Despite some gains made in the early 1980s, overall salmon and steelhead populations are about a fifth of their pre-development run size, and only about 20 percent of the remaining fish spawn in the rivers. (See Figure 1-3.) Most wild and naturally spawning stocks are declining. (See Figures 1-4, 1-5 and 1-6 [not available in HTML version]).
The Council is concerned about all weak stocks of fish and wildlife in the basin. The program gives highest priority to ratepayer-financed mitigation for weak, but recoverable, native fish populations injured by the hydropower system. The Council prefers to rebuild native species in native habitats, where feasible, but recognizes that this must be done carefully to avoid impacts on existing populations.

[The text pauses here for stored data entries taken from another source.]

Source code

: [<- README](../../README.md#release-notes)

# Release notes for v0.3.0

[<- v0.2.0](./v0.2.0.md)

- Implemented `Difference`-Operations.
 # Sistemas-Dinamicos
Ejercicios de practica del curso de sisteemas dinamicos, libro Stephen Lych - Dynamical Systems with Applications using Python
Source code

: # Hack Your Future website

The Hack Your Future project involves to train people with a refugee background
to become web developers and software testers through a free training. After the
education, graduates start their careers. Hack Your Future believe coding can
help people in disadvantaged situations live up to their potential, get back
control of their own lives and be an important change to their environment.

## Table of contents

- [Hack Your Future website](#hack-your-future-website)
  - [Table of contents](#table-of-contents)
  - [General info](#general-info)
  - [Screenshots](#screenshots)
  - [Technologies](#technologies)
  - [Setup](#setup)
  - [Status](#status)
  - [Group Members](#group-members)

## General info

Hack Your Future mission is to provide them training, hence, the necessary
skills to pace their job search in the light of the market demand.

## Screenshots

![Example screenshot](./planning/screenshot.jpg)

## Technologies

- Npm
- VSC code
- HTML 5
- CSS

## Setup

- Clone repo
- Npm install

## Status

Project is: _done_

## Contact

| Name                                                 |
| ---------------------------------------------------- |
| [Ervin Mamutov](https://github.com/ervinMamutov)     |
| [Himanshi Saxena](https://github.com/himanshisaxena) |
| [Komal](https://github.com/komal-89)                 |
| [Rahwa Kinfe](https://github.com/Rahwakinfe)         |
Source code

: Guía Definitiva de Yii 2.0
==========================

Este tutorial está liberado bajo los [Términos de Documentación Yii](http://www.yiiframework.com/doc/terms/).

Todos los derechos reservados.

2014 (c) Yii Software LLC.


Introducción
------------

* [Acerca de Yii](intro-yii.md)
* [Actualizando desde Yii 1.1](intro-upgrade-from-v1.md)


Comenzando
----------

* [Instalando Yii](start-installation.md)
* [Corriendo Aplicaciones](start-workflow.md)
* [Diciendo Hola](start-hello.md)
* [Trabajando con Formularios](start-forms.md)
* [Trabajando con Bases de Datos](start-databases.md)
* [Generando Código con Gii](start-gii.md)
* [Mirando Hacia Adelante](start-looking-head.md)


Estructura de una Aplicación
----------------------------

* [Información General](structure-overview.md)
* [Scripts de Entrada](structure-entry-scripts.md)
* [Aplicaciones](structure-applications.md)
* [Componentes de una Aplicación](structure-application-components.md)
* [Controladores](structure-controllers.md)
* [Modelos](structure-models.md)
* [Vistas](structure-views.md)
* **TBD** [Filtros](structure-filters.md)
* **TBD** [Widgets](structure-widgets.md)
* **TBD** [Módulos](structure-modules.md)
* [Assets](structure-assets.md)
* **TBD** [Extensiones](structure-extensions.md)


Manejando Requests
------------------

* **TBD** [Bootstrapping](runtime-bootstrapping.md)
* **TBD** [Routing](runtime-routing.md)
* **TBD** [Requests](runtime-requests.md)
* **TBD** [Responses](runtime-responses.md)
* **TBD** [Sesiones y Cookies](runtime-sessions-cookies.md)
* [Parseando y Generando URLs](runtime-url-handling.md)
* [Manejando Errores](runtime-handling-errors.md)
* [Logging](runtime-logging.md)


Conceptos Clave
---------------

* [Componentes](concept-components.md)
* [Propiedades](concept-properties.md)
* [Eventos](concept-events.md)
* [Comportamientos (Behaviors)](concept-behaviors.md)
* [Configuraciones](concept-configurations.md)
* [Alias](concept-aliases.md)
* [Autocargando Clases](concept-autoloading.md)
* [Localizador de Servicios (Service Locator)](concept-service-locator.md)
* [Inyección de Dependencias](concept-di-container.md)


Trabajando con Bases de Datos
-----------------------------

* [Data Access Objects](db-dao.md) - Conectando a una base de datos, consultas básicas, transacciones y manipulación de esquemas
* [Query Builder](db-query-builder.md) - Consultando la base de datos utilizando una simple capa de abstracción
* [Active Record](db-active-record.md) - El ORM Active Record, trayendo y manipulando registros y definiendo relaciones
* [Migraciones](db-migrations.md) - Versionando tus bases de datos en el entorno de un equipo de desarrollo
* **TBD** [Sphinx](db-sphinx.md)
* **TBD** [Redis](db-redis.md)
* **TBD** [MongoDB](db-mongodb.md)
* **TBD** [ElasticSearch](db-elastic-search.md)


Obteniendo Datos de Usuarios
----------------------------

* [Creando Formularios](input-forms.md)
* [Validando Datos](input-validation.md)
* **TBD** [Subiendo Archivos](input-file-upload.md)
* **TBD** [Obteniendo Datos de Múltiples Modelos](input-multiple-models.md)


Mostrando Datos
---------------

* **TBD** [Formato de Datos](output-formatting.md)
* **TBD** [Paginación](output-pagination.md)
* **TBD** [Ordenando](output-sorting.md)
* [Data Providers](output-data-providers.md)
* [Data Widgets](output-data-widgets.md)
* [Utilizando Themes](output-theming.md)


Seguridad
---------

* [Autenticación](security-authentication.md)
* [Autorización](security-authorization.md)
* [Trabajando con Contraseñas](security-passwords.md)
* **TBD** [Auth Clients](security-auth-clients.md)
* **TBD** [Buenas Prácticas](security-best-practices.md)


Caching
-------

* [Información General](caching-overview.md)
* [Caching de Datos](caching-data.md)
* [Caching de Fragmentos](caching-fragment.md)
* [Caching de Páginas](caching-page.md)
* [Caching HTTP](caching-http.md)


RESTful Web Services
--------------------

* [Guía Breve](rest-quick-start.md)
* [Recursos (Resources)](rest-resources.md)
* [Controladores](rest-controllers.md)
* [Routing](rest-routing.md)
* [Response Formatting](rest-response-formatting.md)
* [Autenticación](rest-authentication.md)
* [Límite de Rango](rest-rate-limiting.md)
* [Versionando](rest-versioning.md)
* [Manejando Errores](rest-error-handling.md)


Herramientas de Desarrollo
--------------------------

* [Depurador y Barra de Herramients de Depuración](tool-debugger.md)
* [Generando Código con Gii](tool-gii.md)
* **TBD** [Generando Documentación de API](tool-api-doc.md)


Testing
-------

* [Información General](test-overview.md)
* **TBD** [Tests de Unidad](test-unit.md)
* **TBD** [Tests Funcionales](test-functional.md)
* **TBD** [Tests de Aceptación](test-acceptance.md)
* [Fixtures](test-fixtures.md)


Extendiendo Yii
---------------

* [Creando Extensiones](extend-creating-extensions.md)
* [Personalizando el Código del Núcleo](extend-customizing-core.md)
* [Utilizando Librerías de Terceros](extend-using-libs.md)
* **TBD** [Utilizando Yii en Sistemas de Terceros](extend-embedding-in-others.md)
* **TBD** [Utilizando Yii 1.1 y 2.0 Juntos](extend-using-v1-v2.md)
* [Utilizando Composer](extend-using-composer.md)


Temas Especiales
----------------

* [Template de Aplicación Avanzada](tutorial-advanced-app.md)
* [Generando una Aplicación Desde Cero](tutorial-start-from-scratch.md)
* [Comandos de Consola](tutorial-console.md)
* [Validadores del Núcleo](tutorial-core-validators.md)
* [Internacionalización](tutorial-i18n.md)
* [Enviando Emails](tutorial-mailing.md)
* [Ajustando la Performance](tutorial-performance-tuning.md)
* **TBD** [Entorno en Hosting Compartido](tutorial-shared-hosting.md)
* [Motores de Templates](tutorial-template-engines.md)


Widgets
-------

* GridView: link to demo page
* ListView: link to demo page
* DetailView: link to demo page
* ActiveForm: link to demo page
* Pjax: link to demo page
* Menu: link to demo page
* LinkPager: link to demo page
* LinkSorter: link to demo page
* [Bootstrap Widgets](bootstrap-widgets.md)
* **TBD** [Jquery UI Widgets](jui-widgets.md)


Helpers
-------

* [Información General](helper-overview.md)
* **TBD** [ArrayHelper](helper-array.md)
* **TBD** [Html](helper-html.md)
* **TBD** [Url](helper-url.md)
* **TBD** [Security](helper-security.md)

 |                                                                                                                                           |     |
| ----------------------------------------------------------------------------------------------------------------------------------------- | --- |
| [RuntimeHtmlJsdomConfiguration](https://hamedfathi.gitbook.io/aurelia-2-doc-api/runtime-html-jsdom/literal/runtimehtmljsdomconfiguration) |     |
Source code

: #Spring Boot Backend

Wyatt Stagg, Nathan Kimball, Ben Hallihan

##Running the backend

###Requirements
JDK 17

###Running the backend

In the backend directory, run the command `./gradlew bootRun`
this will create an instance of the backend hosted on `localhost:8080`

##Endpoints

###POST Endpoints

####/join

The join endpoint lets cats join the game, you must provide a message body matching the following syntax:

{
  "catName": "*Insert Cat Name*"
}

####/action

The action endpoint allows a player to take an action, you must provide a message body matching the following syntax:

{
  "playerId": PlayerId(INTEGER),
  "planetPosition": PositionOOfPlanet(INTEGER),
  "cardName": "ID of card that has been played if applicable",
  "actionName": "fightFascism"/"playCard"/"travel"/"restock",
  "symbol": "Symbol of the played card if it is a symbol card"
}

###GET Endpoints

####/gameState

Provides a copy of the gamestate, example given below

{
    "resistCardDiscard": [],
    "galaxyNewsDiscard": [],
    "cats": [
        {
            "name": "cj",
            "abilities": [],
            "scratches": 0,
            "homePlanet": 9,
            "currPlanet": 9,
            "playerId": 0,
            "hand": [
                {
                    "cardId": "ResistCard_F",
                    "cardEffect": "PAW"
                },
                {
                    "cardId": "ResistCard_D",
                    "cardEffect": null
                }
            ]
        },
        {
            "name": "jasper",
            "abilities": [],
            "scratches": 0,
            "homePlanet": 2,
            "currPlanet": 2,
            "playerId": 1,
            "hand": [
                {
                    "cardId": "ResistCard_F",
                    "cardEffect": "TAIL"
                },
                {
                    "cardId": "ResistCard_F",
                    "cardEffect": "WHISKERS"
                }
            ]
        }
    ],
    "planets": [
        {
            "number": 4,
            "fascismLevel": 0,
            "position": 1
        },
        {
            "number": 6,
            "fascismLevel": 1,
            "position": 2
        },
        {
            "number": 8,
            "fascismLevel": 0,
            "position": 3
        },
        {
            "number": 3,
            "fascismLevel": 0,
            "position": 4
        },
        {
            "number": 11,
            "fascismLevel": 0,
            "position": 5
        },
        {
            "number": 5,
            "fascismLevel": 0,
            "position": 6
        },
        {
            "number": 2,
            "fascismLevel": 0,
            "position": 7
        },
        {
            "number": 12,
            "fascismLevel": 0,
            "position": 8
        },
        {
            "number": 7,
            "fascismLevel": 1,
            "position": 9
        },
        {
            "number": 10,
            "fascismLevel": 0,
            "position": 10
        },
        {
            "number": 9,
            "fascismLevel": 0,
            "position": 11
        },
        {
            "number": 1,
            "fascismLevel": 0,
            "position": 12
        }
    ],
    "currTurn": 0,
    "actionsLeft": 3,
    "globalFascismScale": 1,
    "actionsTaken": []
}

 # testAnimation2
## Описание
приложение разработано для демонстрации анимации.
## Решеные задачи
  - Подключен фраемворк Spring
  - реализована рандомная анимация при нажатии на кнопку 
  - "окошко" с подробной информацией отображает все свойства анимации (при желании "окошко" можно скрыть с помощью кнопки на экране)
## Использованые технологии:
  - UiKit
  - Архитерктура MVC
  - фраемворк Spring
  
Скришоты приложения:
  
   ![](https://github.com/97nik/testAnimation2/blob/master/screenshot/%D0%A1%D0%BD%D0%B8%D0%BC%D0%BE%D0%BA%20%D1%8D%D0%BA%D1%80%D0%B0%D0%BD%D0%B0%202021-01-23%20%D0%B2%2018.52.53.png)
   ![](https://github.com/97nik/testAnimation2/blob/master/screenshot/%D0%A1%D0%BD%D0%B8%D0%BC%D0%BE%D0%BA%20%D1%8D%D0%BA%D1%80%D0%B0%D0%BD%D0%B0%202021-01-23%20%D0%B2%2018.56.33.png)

The Council continues to support increasing resident fish populations where salmon runs cannot be rebuilt. Such substitutions have been part of the fish and wildlife program since the early 1980s. Under the program's direction, and in consultation with state agencies and Indian tribes, hatcheries have been built to raise and release resident fish.
The endangered species listings for Snake River salmon dramatically underscored the need to make preserving diversity of salmon runs a higher priority. This renewed focus also affected the Council's own role. Previously, the Council's fish and wildlife program had addressed primarily the effects of the hydropower system on salmon and steelhead.
With the endangered species listings, it became clear that a realistic recovery effort had to be broader, involving all river uses: power production, flood control, agriculture, navigation, water supply, recreation, land development practices and fishing. When the Northwest Governors, Congressional delegation and the National Marine Fisheries Service looked to the Council to produce a comprehensive recovery plan, they also asked the Council to assume this broader role. The Council has done so. It developed an integrated plan that seeks contributions from all river users.